- _PROBLEM TO SOLVE_: Could you copy the records below exactly, keeping none of the images?
========
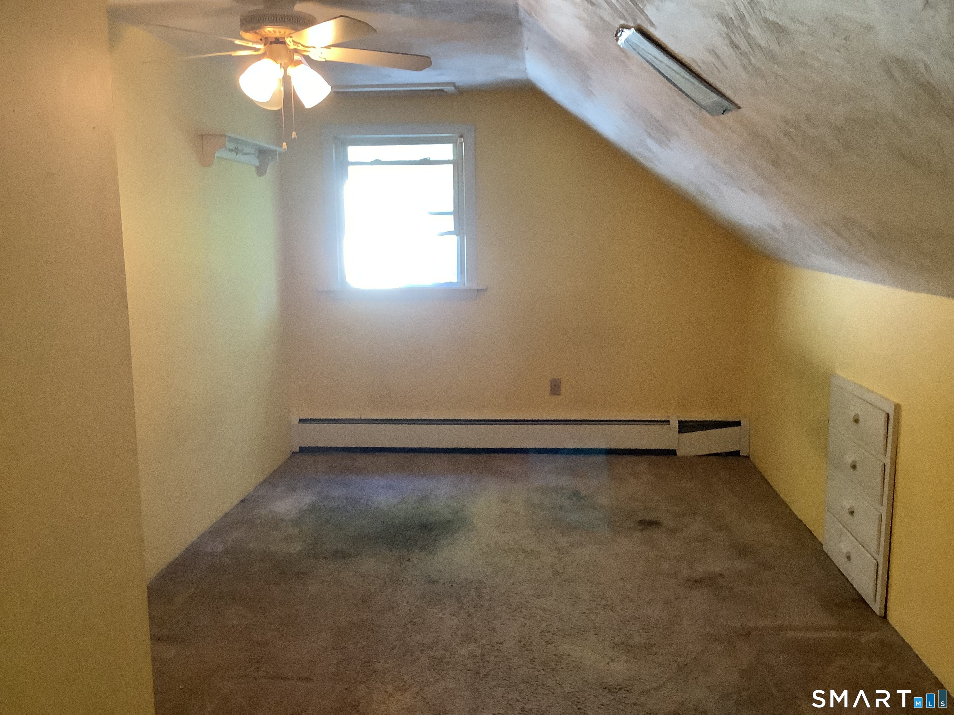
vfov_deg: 45.4
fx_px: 854
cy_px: 358
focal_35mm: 31
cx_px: 477
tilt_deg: -8.8
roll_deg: +0.9
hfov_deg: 58.4
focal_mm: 3.3
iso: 320
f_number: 2.4
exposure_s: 1/40
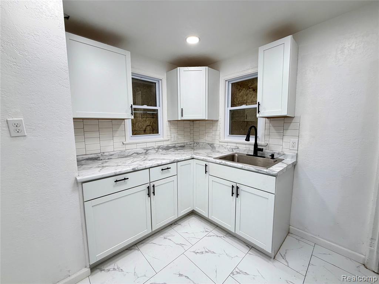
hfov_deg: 102.1
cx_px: 190
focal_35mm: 14
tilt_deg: -6.5
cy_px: 142
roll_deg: +0.6
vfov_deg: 85.7
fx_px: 153
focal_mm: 2.22
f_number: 2.2
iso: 125
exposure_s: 1/120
========
- _WRITTEN SOLUTION_:
vfov_deg: 45.4
fx_px: 854
cy_px: 358
focal_35mm: 31
cx_px: 477
tilt_deg: -8.8
roll_deg: +0.9
hfov_deg: 58.4
focal_mm: 3.3
iso: 320
f_number: 2.4
exposure_s: 1/40
hfov_deg: 102.1
cx_px: 190
focal_35mm: 14
tilt_deg: -6.5
cy_px: 142
roll_deg: +0.6
vfov_deg: 85.7
fx_px: 153
focal_mm: 2.22
f_number: 2.2
iso: 125
exposure_s: 1/120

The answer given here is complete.